### WORK INSTRUCTIONS
A - According to the study discussion, what MID did the anchor-based approach using patient-reported perceived change produce?
B - From the study discussion, copy the stretch from "Another limitation revolves" through "the distribution-based approaches.".

### PAGE TEXT
........

This study focused on the further evaluation of the TRIM-AGHD with respect to its ability to be sensitive to changes experienced by patients. As seen in this study, the TRIM-AGHD was highly responsive in GHD patients starting GH treatment as evidenced by effect sizes exceeding 1.00 in 93.8% of patients. Distribution-based and anchor-based approaches were used to converge and establish the MID. It should be noted that the estimated MID for the anchor-based approach using patient-reported perceived change was 20.43 while the distribution-based values were smaller (2.66 for SEm and 8.09 for 0.5 SD), suggesting that even with a small treatment effect, patients are reporting large improvements in functioning and wellbeing. Regarding the relationship between the SEM and the MID, it should be pointed out that while some studies show excellent agreement between SEM and minimal differences, others are not as strong [41]. Our goal here, given the variation between distributional-based and anchor-based approaches, was to triangulate the various methods as no one method is more robust than the other. This way we allowed the different methods to account for an MID estimation until further studies are examined.

When evaluating these results using the COSMIN ‘responsiveness’ checklist [32], the methodology of the study was rated as good or excellent on each of the criteria. However, as with all studies, there are limitations to this one. This study was US-based and data is predominantly from one site, and findings from other countries, especially those with differing cultural beliefs, may be different. While we acknowledge the numbers used in the analysis were small, we believe the sample size was adequate for performing the psychometric test used to evaluate the MID in this study, as the majority (59%) of the sample reported a minimal level of improvement necessary to allow the calculation of an MID for each of the methods used. Additionally, the etiology of the GHD was unknown for almost half the sample, a greater percent than would be expected. This is most likely due to the fact that the information was self-reported by the patient who may not have been aware of their GHD etiology. However, given that the patients were recruited by physicians from their own practice and an inclusion criterion required a confirmed diagnosis of GHD, we do not believe that the unknown etiology is reflective of an unclear diagnosis.

Another limitation revolves around the recent treatments for AGHD and how quickly they act. In this study, treatment benefit was reported by patients soon after starting treatment. In fact, one-third (33.3%) of patients, on their first report of improvement as early as week 4, had more than a minimal amount of improvement. The use of anchor-based approaches in situations like this are not optimal as minimal changes are typically not caught in time, and the more subtle changes are missed. To adjust for this reality, we used the first three levels out of seven possible levels of reported improvement. This may explain why the estimates using the PGRC are larger than the estimates found from the distribution-based approaches.

........

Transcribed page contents
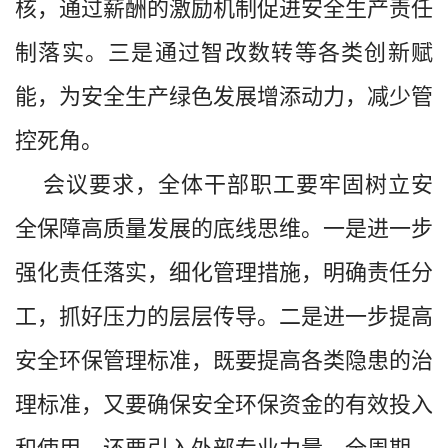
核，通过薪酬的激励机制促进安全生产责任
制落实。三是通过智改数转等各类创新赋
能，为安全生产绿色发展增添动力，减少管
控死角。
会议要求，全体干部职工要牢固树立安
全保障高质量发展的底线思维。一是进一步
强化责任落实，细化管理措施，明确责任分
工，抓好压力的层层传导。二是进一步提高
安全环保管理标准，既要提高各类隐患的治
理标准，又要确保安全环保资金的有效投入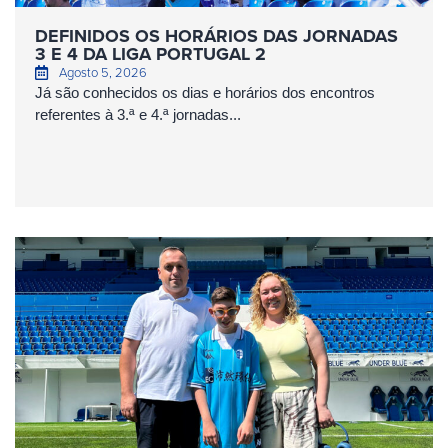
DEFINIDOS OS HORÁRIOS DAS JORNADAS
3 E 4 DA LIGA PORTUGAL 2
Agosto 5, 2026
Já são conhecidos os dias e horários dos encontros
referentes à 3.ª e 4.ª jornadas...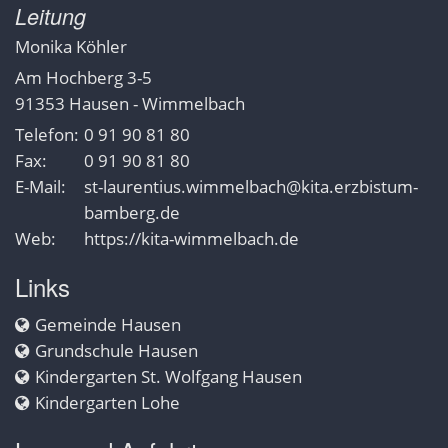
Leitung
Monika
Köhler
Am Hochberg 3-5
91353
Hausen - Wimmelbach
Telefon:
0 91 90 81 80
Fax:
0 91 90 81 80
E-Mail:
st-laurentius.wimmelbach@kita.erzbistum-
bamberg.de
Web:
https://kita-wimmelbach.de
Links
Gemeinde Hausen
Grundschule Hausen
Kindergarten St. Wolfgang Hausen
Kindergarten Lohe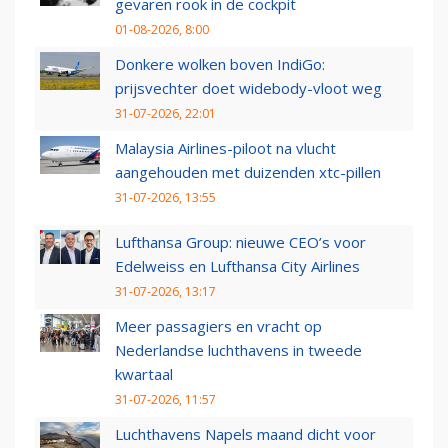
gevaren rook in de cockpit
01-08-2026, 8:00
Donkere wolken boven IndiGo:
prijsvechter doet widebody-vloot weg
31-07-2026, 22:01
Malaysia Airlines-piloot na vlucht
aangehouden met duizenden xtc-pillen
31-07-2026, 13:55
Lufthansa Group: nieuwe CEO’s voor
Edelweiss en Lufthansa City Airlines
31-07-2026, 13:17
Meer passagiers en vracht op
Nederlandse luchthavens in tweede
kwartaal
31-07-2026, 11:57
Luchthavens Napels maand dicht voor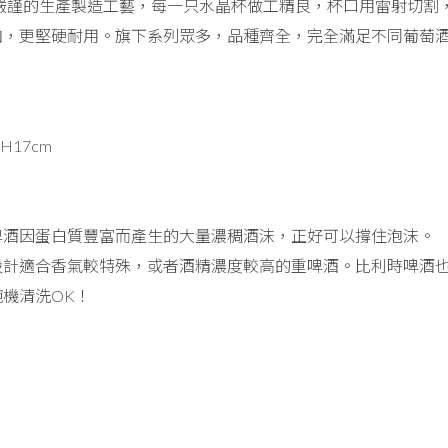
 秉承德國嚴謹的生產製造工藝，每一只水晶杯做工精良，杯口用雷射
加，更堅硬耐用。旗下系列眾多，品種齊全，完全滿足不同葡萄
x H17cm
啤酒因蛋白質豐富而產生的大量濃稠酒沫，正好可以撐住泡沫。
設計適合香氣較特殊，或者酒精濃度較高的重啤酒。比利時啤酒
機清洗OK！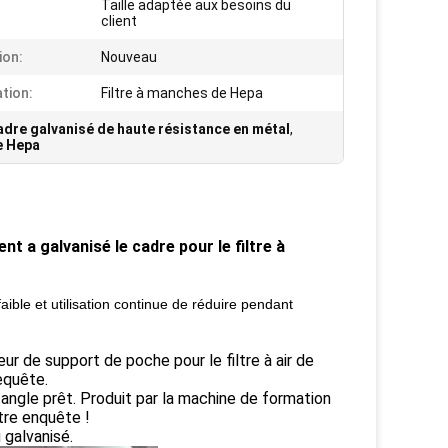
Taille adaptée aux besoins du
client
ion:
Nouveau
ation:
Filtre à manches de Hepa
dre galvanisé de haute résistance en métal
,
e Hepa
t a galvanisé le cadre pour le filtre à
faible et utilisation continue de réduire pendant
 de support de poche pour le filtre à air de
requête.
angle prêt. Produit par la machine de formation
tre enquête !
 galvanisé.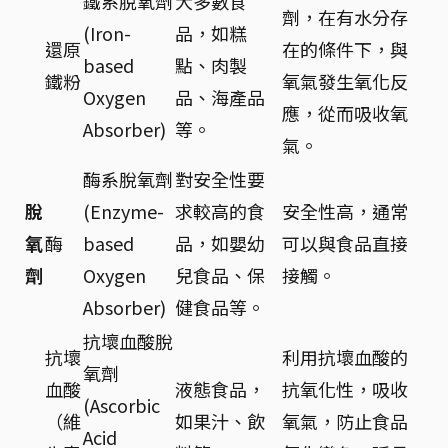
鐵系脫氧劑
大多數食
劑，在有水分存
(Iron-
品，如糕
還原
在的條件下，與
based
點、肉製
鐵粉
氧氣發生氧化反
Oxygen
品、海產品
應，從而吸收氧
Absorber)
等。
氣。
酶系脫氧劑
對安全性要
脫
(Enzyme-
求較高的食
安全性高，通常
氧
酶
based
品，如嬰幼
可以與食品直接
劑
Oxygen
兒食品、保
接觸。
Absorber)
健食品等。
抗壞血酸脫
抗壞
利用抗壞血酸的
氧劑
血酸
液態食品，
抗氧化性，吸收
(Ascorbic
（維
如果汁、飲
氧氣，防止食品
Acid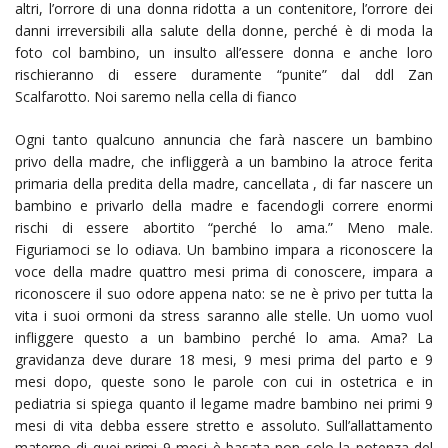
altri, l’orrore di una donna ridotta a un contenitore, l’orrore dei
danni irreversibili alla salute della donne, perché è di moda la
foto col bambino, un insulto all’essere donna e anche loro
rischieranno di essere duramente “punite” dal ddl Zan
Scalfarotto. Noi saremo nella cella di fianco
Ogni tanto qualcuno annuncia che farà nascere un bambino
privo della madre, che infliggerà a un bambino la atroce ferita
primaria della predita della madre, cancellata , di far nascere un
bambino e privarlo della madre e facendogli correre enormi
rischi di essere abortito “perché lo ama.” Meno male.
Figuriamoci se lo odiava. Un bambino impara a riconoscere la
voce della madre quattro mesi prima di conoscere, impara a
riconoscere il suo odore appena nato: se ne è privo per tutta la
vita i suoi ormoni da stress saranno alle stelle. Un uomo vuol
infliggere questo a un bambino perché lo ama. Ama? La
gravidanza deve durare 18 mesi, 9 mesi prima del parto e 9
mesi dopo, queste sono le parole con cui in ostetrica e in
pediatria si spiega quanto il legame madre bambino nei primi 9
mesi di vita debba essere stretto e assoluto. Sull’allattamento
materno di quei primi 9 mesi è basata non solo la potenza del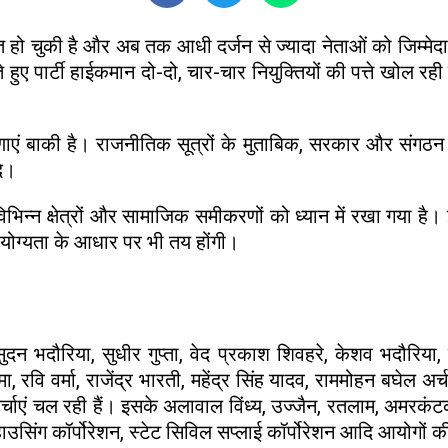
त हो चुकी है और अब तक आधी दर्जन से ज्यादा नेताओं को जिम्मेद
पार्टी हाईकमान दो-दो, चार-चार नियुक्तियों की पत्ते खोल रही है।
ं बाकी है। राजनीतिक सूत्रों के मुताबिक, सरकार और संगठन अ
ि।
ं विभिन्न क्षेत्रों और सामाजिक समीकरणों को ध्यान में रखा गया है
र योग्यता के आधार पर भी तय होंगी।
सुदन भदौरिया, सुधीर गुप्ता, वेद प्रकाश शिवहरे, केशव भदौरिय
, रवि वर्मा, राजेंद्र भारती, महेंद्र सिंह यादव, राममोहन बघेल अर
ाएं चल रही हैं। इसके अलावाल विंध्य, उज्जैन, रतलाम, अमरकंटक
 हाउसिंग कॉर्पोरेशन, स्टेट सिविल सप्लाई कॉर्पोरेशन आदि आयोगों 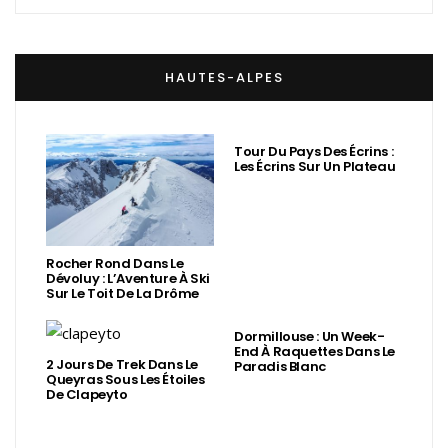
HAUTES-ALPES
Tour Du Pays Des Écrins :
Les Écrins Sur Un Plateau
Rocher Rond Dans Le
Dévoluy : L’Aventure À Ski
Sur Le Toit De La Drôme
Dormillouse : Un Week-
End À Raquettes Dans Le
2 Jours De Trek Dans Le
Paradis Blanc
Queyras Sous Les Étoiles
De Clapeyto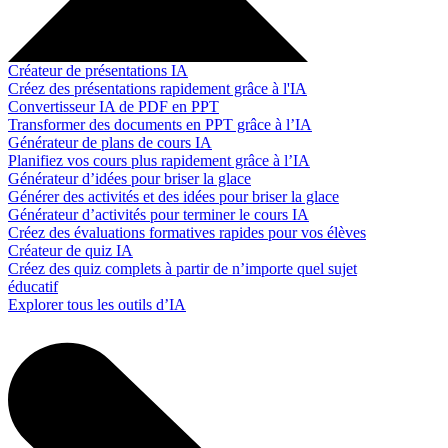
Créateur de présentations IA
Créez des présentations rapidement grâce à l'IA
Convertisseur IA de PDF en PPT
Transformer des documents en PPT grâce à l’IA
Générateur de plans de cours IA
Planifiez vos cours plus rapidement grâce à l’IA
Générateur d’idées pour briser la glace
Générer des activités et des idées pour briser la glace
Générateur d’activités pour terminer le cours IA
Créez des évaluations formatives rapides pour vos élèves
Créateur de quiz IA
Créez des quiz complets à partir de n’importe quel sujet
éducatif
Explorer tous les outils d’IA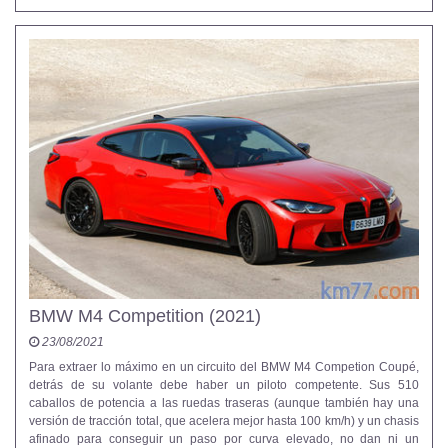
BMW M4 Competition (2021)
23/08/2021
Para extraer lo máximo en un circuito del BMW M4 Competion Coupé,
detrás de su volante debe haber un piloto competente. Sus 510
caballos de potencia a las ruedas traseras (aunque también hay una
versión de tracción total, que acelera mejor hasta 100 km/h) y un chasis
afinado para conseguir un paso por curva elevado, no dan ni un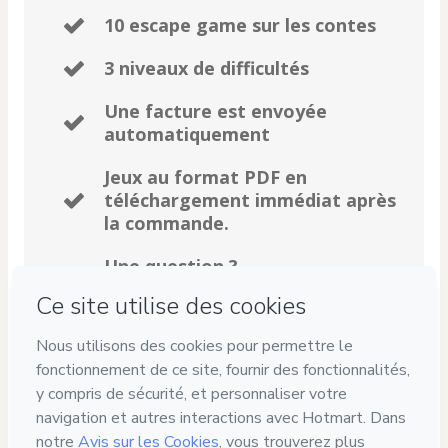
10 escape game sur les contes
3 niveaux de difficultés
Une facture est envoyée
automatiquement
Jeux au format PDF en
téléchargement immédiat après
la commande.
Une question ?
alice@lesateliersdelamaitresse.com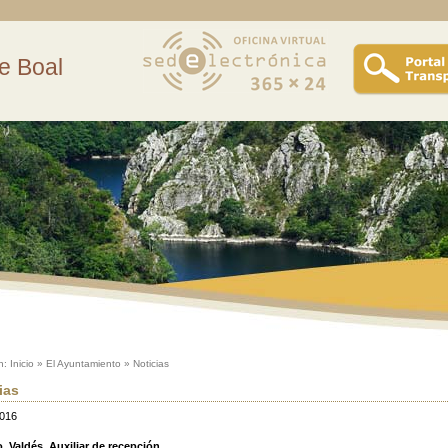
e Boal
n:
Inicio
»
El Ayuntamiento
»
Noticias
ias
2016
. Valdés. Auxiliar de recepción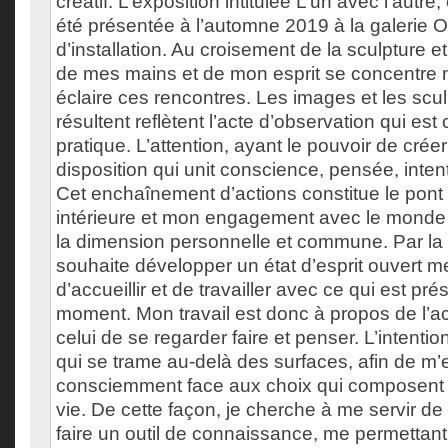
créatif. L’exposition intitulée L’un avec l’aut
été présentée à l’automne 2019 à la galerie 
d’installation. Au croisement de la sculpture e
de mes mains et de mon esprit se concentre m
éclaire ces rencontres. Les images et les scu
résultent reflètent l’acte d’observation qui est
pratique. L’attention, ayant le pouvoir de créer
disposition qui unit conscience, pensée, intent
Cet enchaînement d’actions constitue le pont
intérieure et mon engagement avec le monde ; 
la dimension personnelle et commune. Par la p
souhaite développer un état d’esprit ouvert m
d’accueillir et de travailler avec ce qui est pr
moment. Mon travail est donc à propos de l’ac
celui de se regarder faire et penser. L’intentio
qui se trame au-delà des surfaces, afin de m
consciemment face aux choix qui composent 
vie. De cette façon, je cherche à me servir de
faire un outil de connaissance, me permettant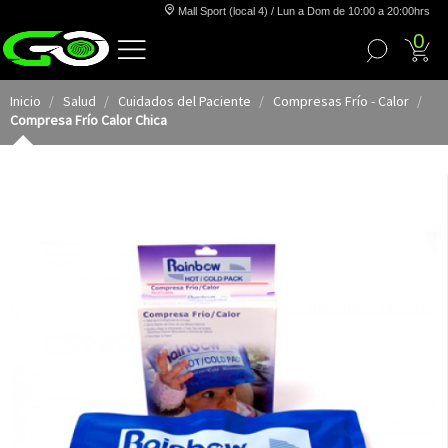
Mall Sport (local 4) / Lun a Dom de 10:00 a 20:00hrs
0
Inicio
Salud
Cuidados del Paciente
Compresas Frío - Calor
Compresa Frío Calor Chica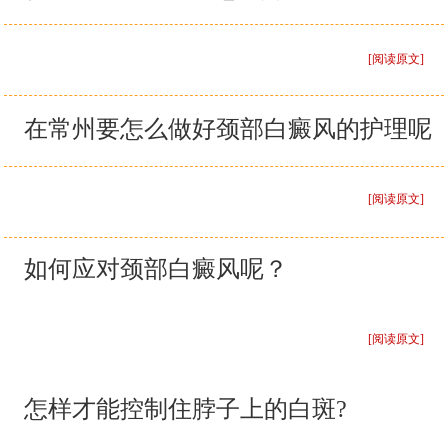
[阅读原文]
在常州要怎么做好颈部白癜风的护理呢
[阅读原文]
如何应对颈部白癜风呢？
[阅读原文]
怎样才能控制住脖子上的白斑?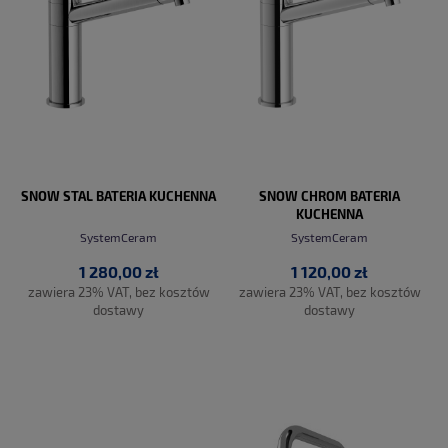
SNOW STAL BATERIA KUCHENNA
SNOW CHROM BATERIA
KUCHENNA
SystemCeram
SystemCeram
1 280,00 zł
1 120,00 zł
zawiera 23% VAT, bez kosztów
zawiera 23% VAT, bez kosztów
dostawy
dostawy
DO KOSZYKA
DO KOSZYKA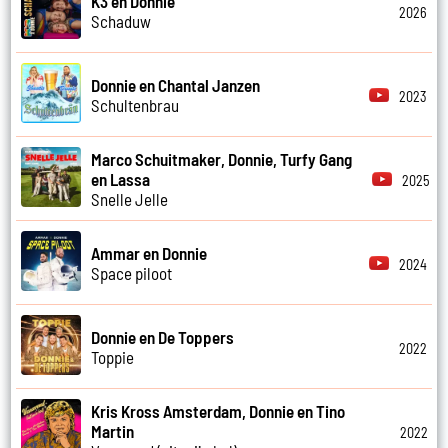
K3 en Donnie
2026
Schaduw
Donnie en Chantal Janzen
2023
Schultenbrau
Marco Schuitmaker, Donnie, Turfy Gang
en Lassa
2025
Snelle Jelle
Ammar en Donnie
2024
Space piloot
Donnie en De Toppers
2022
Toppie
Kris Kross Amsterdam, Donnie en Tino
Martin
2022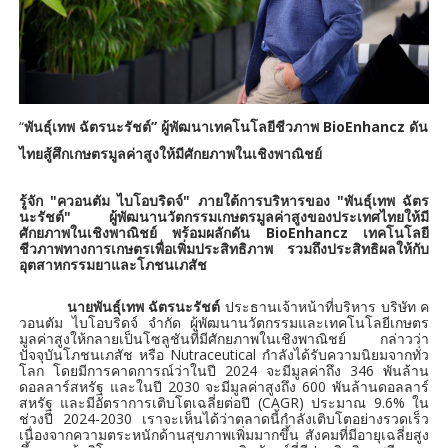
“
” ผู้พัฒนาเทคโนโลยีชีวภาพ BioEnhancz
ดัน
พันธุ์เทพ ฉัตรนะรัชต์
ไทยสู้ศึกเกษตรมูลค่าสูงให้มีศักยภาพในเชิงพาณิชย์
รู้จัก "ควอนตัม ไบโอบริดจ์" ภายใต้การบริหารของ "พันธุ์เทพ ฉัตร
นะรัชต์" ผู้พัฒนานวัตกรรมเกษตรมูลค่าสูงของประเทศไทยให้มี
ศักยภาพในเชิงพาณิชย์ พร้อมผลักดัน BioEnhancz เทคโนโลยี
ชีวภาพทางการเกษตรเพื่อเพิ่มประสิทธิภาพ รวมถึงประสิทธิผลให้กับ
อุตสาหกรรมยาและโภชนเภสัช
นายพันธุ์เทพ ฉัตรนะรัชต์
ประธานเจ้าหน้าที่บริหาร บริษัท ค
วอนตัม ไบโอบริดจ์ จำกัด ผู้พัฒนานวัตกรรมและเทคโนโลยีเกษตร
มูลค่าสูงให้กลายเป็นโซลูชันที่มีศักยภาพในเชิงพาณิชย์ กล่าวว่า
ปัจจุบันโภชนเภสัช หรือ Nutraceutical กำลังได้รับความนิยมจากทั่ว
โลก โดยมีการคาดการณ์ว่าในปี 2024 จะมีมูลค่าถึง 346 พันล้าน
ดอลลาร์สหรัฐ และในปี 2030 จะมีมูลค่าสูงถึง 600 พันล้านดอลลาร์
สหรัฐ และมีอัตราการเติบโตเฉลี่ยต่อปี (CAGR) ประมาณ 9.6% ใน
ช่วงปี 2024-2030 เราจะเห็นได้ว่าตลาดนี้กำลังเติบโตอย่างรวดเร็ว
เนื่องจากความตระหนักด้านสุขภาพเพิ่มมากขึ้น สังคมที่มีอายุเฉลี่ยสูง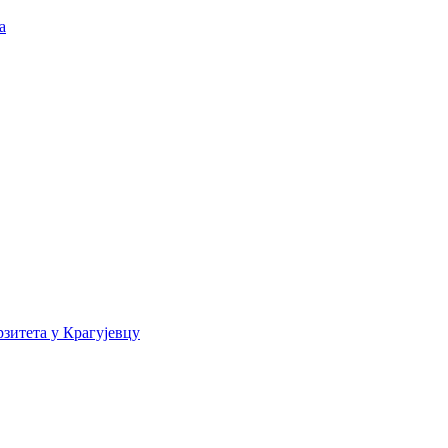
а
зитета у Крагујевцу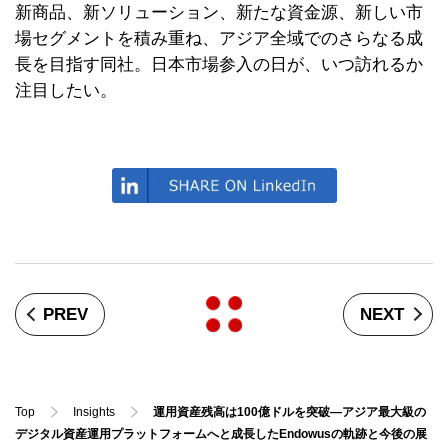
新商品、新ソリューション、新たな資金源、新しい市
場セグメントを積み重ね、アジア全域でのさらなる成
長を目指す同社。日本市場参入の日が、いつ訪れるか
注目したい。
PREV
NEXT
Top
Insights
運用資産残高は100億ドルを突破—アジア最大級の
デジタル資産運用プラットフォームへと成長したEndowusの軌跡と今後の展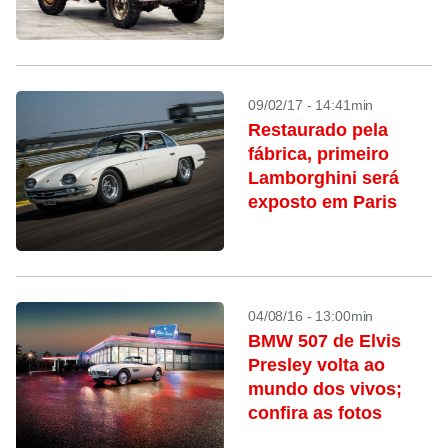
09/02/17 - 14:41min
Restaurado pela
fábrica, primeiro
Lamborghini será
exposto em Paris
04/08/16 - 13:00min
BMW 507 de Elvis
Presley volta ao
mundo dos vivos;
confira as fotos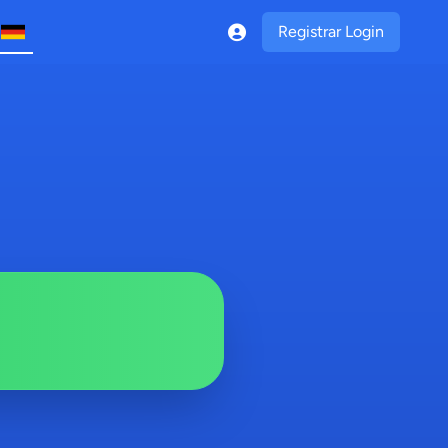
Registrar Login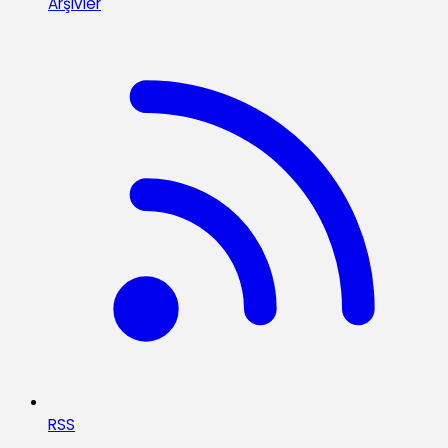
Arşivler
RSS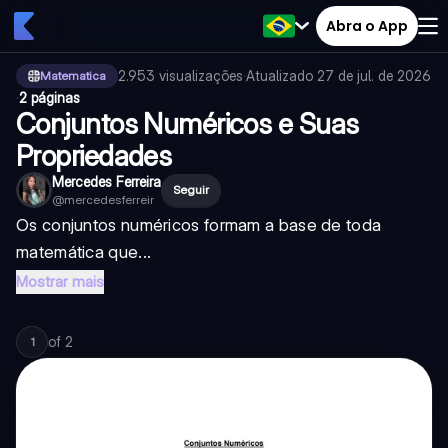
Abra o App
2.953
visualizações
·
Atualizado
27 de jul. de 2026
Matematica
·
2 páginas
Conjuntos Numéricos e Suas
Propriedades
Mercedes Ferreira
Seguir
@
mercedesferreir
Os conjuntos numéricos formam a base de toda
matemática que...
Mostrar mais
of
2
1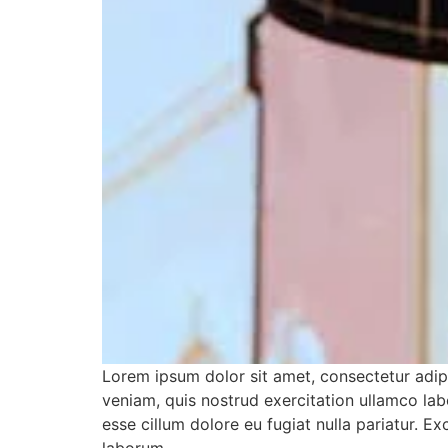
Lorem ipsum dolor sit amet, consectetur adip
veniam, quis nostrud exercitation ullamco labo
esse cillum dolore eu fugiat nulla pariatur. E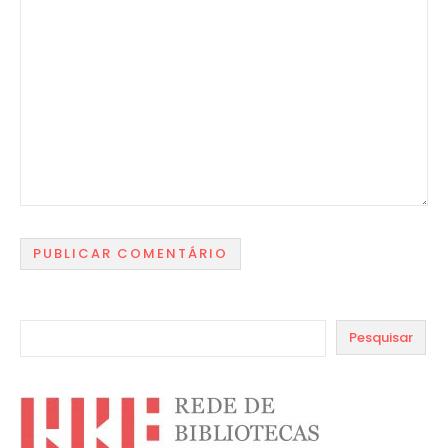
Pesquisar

........

### RESULTS OF THE EXERCISE
A - 20.43

B -
Another limitation revolves around the recent treatments for AGHD and how quickly they act. In this study, treatment benefit was reported by patients soon after starting treatment. In fact, one-third (33.3%) of patients, on their first report of improvement as early as week 4, had more than a minimal amount of improvement. The use of anchor-based approaches in situations like this are not optimal as minimal changes are typically not caught in time, and the more subtle changes are missed. To adjust for this reality, we used the first three levels out of seven possible levels of reported improvement. This may explain why the estimates using the PGRC are larger than the estimates found from the distribution-based approaches.